Compare this to secured debts such as your home and your vehicle. Due to homestead protection laws your home is safe from your creditors acquiring it. With a chapter 7 bankruptcy, your car loan may need special consideration.

In some cases, people are finding that they must release their vehicle along with the discharge of other debts. This may be caused by a couple different situations. One reason may be that they have simply fallen too far on the payments. Or another reason may be because the monthly payment is simply too high to make and stay current with the new finances.

If this is the case for you, you may be in the market for chapter 7 bankruptcy car loans. These are considered sub-prime auto loans and you may be able to apply a few months after your discharge has occurred. Depending on some situations you may not have to wait this out and can apply as soon as you are discharged.

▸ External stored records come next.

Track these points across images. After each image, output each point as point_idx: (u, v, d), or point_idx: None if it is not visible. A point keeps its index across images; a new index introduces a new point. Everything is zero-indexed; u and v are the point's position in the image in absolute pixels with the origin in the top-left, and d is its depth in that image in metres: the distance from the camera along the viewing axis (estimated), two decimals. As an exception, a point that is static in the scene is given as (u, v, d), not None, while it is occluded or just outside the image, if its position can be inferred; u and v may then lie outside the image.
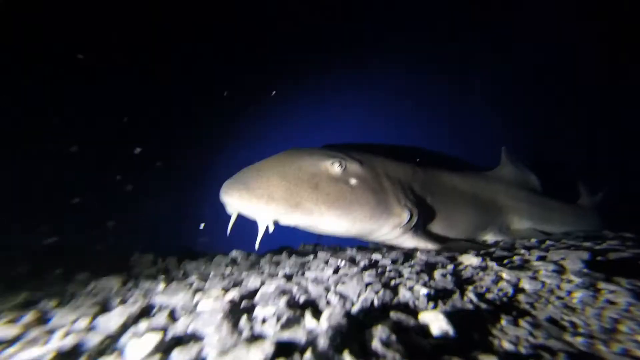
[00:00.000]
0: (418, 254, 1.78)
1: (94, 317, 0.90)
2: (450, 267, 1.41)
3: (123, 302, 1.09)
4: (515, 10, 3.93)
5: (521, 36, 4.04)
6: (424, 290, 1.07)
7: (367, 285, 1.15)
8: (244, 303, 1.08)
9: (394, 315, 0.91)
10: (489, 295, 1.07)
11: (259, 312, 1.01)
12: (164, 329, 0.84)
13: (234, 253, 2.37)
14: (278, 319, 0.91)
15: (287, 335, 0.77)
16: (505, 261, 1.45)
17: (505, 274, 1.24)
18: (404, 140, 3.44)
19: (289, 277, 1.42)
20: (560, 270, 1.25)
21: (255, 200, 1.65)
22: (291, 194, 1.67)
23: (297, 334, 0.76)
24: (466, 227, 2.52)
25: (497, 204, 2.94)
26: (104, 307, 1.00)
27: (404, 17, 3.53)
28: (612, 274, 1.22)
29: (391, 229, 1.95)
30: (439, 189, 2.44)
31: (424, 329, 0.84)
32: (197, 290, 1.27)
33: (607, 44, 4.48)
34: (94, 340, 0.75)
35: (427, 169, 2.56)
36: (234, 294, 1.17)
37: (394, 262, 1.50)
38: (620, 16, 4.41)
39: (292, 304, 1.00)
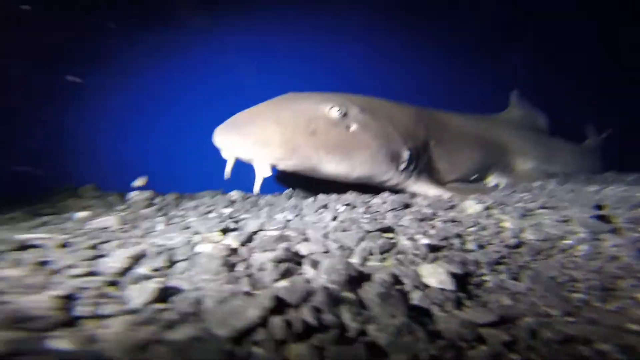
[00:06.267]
0: (419, 200, 1.75)
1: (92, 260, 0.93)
2: (451, 215, 1.39)
3: (122, 245, 1.09)
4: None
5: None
6: (424, 240, 1.05)
7: (366, 232, 1.13)
8: (241, 249, 1.08)
9: (393, 266, 0.90)
10: (491, 247, 1.06)
11: (257, 258, 1.00)
12: (164, 275, 0.85)
13: (234, 194, 2.36)
14: (275, 267, 0.90)
15: (283, 286, 0.76)
16: (509, 209, 1.42)
17: (508, 224, 1.22)
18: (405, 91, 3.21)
19: (287, 222, 1.41)
20: (566, 220, 1.22)
21: (250, 146, 1.64)
22: (287, 139, 1.65)
23: (294, 285, 0.75)
24: (470, 170, 2.55)
25: (502, 145, 2.97)
26: (102, 253, 1.01)
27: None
28: (617, 224, 1.20)
29: (393, 173, 1.93)
30: (443, 131, 2.43)
31: (423, 281, 0.84)
32: (195, 233, 1.27)
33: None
34: (91, 285, 0.76)
35: (432, 112, 2.53)
36: (231, 238, 1.17)
37: (394, 209, 1.47)
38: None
39: (290, 251, 0.99)
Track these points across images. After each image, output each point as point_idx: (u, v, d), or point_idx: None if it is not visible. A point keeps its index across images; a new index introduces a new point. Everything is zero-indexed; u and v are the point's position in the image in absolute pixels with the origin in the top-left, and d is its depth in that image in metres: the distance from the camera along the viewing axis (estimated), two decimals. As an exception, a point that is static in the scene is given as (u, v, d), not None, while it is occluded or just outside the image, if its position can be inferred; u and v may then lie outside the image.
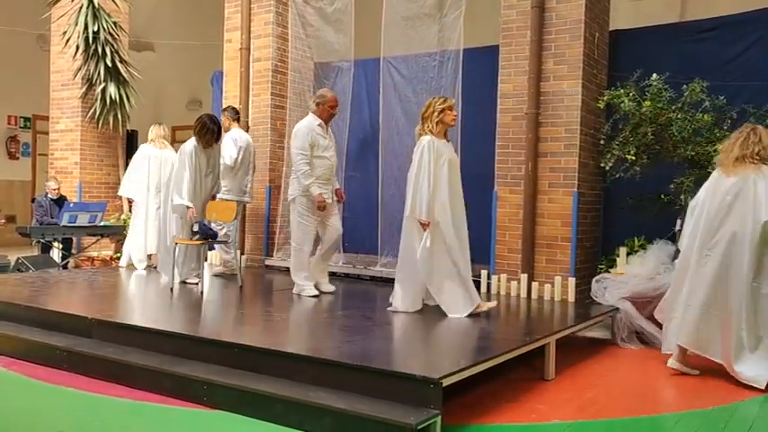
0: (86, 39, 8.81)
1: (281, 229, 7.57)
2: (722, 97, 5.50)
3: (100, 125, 9.26)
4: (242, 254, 7.69)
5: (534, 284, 5.93)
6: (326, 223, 5.80)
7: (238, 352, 3.98)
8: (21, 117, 12.71)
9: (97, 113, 9.12)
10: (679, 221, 5.64)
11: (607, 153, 5.78)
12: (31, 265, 7.51)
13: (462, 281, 4.96)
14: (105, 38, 8.91)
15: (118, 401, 3.82)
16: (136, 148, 8.32)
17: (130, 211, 7.86)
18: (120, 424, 3.54)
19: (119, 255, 8.23)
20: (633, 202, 5.90)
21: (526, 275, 5.96)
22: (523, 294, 5.92)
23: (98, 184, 9.55)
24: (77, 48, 8.92)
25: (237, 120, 7.27)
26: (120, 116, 9.17)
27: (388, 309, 5.12)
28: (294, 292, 5.81)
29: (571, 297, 5.75)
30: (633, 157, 5.56)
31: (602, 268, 5.90)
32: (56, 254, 8.23)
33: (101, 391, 3.97)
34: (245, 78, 7.86)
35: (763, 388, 4.18)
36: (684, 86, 5.53)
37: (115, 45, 9.11)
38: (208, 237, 5.99)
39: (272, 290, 6.55)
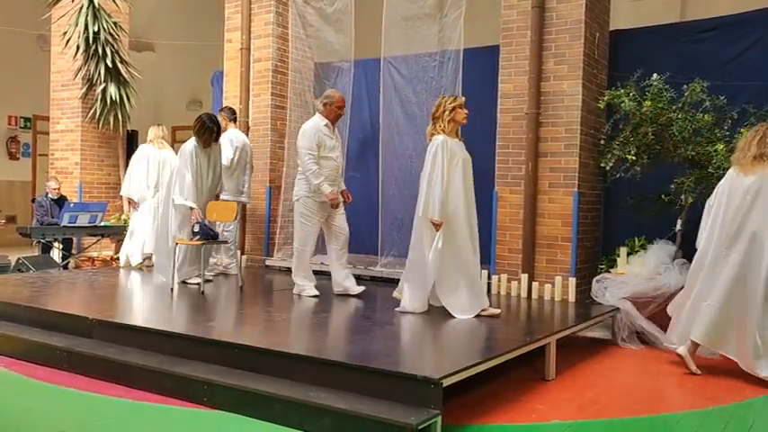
0: (87, 39, 8.81)
1: (282, 229, 7.57)
2: (722, 97, 5.50)
3: (100, 125, 9.26)
4: (242, 254, 7.69)
5: (535, 284, 5.93)
6: (332, 224, 5.72)
7: (238, 352, 3.98)
8: (21, 117, 12.70)
9: (97, 114, 9.12)
10: (679, 221, 5.65)
11: (607, 153, 5.77)
12: (32, 265, 7.50)
13: (471, 283, 4.93)
14: (105, 38, 8.92)
15: (118, 401, 3.82)
16: (136, 149, 8.31)
17: (131, 210, 7.85)
18: (120, 424, 3.54)
19: (119, 255, 8.23)
20: (633, 202, 5.90)
21: (526, 275, 5.96)
22: (524, 294, 5.92)
23: (98, 185, 9.56)
24: (78, 48, 8.92)
25: (234, 120, 7.27)
26: (120, 116, 9.17)
27: (396, 309, 5.06)
28: (294, 292, 5.81)
29: (571, 297, 5.75)
30: (633, 157, 5.56)
31: (602, 268, 5.90)
32: (56, 254, 8.23)
33: (101, 391, 3.97)
34: (245, 78, 7.87)
35: None
36: (685, 86, 5.52)
37: (115, 45, 9.12)
38: (208, 237, 5.98)
39: (272, 290, 6.55)
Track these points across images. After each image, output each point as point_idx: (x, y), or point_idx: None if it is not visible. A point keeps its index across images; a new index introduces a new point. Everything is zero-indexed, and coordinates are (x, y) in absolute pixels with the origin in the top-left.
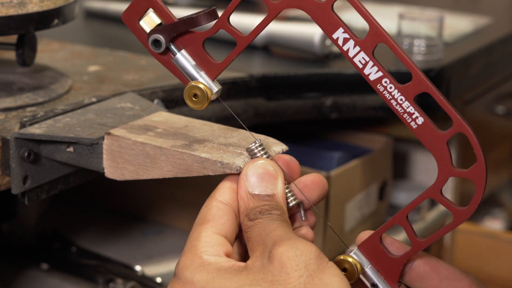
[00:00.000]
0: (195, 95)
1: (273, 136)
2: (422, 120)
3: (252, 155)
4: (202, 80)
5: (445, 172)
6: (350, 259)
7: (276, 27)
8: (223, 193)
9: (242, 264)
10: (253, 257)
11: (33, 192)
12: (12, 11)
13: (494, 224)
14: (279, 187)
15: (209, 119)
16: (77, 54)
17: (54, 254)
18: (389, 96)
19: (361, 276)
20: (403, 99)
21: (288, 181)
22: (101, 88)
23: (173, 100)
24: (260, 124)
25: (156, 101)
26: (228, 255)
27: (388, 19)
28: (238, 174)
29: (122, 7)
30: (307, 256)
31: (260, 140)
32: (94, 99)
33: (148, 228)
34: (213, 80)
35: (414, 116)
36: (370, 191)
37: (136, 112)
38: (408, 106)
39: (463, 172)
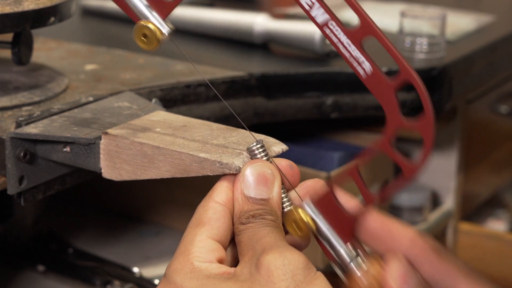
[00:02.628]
0: (144, 35)
1: (273, 136)
2: (371, 68)
3: (252, 156)
4: (153, 19)
5: (394, 123)
6: (301, 212)
7: (276, 25)
8: (220, 193)
9: (232, 270)
10: (242, 263)
11: (29, 193)
12: (7, 9)
13: (497, 225)
14: (275, 191)
15: (208, 118)
16: (74, 53)
17: (51, 255)
18: (336, 40)
19: (313, 231)
20: (350, 43)
21: (287, 186)
22: (98, 87)
23: (171, 99)
24: (259, 124)
25: (154, 100)
26: (220, 261)
27: (390, 17)
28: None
29: None
30: (295, 266)
31: (262, 140)
32: (91, 98)
33: (146, 229)
34: (164, 20)
35: (362, 64)
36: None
37: (133, 112)
38: (355, 51)
39: (411, 123)
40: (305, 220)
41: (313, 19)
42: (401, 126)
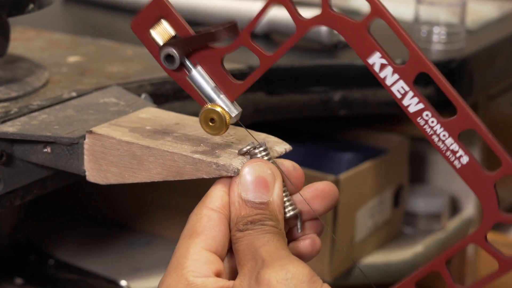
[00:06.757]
0: (212, 120)
1: (275, 135)
2: (467, 159)
3: (252, 156)
4: (221, 102)
5: (490, 217)
6: None
7: (278, 13)
8: (215, 199)
9: (230, 284)
10: (241, 276)
11: (6, 198)
12: None
13: None
14: (275, 194)
15: None
16: (55, 43)
17: (30, 267)
18: (430, 131)
19: None
20: (446, 135)
21: (290, 190)
22: (82, 81)
23: (163, 94)
24: (260, 122)
25: (143, 95)
26: (218, 274)
27: (404, 4)
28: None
29: None
30: (298, 279)
31: (263, 139)
32: (74, 94)
33: (135, 238)
34: (232, 102)
35: (458, 155)
36: (383, 197)
37: (121, 108)
38: (452, 143)
39: (509, 217)
40: None
41: (404, 108)
42: (499, 220)
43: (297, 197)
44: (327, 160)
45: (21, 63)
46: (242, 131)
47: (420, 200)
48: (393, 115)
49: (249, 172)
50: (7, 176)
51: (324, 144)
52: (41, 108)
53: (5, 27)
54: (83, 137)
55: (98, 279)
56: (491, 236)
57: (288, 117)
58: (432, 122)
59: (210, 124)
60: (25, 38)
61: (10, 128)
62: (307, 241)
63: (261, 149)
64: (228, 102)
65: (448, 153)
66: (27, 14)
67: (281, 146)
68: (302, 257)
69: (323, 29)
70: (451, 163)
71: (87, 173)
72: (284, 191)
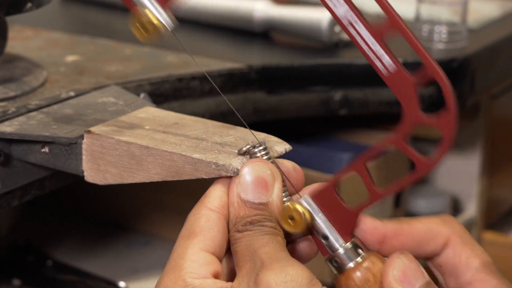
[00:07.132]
0: (143, 27)
1: (275, 135)
2: (392, 64)
3: (252, 156)
4: (153, 9)
5: (411, 118)
6: (298, 207)
7: (278, 11)
8: (214, 199)
9: (229, 286)
10: (239, 277)
11: (3, 199)
12: None
13: None
14: (275, 194)
15: (202, 115)
16: (53, 42)
17: (28, 268)
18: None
19: (309, 224)
20: (372, 40)
21: (290, 190)
22: (80, 80)
23: (162, 94)
24: (260, 122)
25: (142, 95)
26: (216, 275)
27: (406, 3)
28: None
29: None
30: (297, 282)
31: (263, 139)
32: (72, 93)
33: (134, 238)
34: (165, 10)
35: (382, 57)
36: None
37: (120, 108)
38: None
39: (430, 120)
40: (301, 211)
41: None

Because not all lenders work with those who have recently filed chapter 7 bankruptcies, it will require a little research to find a dealership that may offer you this specialty loan. Doing an internet search will help you locate a couple of resources near your home.

The next thing to do would be to take a good hard look at your new monthly budget and determine realistically what type of payment you can handle each month. Being prepared with this figure can help ensure you are not smooth talked by some salesman to buy a more expensive car. The biggest key after bankruptcy is to be sure that you live within your means and can make all your new payments on time.

Now collect a few pieces of documentation to bring with you when you visit a car dealer or auto consultant that offers chapter 7 bankruptcy loans. This would include a couple recent check stubs to show proof of your income. Also bring your driver’s license and proof of insurance. And the final thing to bring with would be a couple utility bills. This will serve as proof of residency.

You are now prepared to pay a visit to the dealership or the auto consultants office. Tell the salesperson your situation and the particular reasons that you had to file the bankruptcy in the first place. Ask them if there is anything else you can provide to help make the loan process a little better. Use the advice of the expert to give you the greatest chance at getting a chapter 7 bankruptcy auto loan.